Early to mid-stage startups on the continent have attracted at least US$1billion in venture capital funding within the first seven weeks of the year, data from African-focused start-up deal database, The Big Deal Africa, have shown.
According to the numbers, this is a consistent improvement over the last three years as it took the continent’s startup ecosystem 46 weeks – until mid-November – to collectively raise US$1billion in 2019. This compares to the 36 and 21 weeks needed to attain the feat in 2020 and 2021 respectively.
Unsurprisingly, however, the Big Four – Nigeria, South Africa, Kenya, and Egypt – accounted for approximately 80 percent of these deals recorded in 2021, with Ghana coming in at a distant fifth.
Fuelled primarily by investors in regions with access to cheap capital, the pace of growth has led some analysts to suggest that there is an imminent slowdown in the level of venture capital coming into the continent, as rising global inflation causes investors to dial back on their risk appetite.
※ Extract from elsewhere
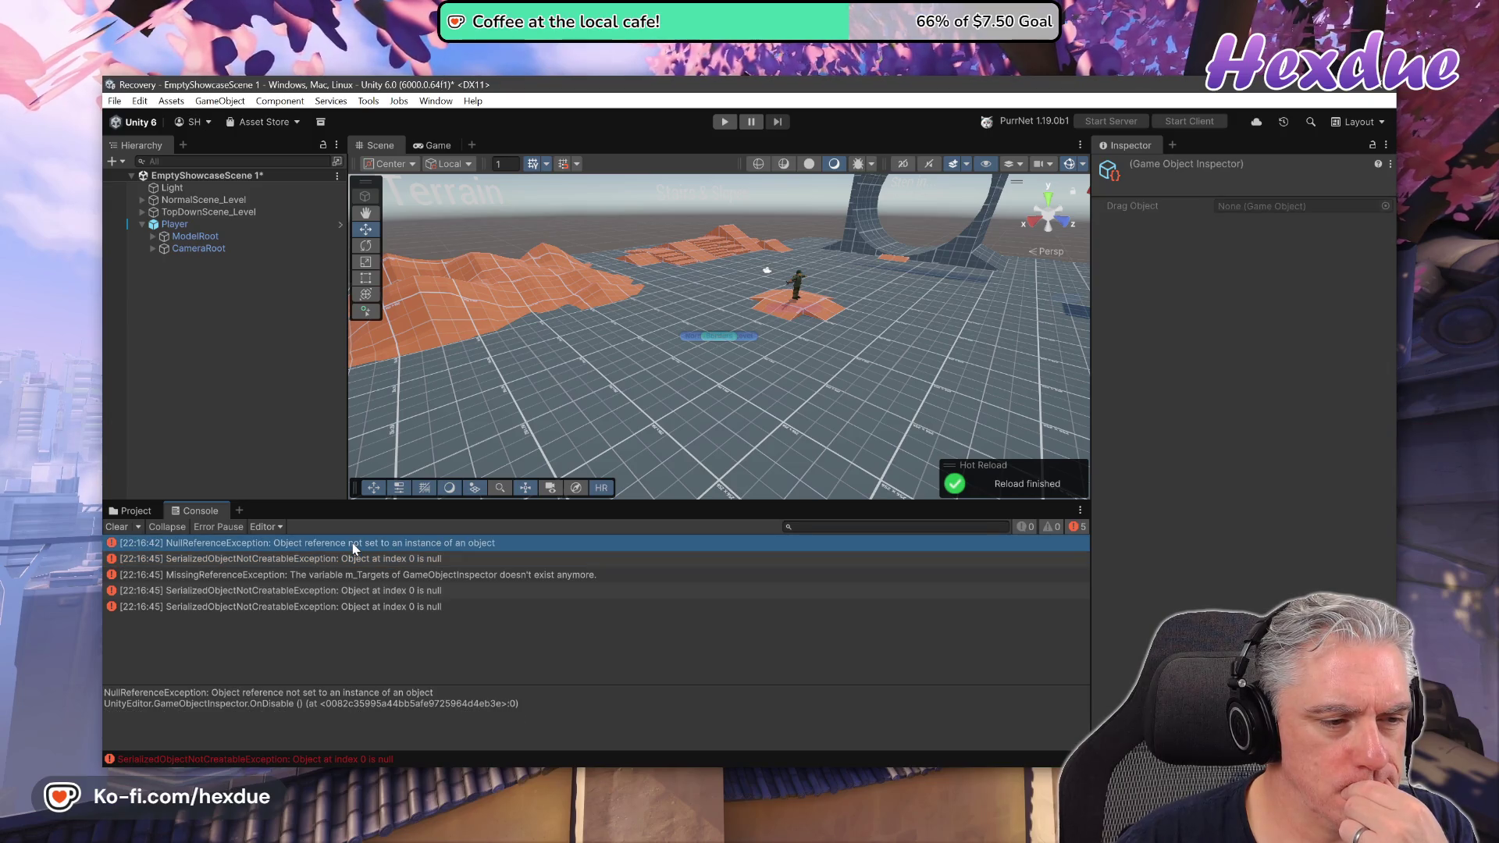
click(118, 529)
But speaking in an interview with the B&FT, Dean of the University of Cape Coast (UCC) Business School, Professor John Gatsi, disagreed with the assertion; arguing that the entire value of funding to African startups – which hit US$4.65billion in disclosed funding rounds in 2021, according to research and intelligence firm Briter Bridges – remains minute compared to the global figures.
“While we celebrate these figures, what we have had coming into Africa by way of direct foreign investment in startups through venture capital can best be seen as a drop of water in the global ocean of venture capital funding,” he stressed.
His view is consistent with figures which show that, globally, startups attracted a minimum of US$100billion in every quarter of 2021, with the third quarter setting a record at US$160billion in funding.
Touching on Ghana’s comparatively low fraction of the funding pot, Prof. Gatsi called for startups to begin exploring areas beyond fintech and healthtech solutions.
He noted these areas are becoming saturated, with players from other countries having a head-start – adding that areas such as agritech, biotech and legal, which he described as ‘virgin territories’, must be developed as they will not only provide solutions to local problems and offer Ghanaian startups a competitive advantage, but also prove viable investment opportunities for risky capital.
“Investors are always looking for where to put their money; and make no mistake, there is enough money to go around. But we must have propositions they consider value for their money, especially when they are investing at the early stage of a business that is yet to establish a track record of profitability,” he added.
The economist further stated that in addition to the state improving legal and regulatory frameworks in the country, which will in turn bolster investor confidence, business owners must be able to demonstrate viable exit strategies for investors.
This, he said, would best be done by a deepening the local capital market, especially the stock exchange.
“Investors must see a tangible exit strategy, if and when they want to. We cannot speak too much about how a well-developed capital market, especially through the Ghana Stock Exchange, would help in this regard.”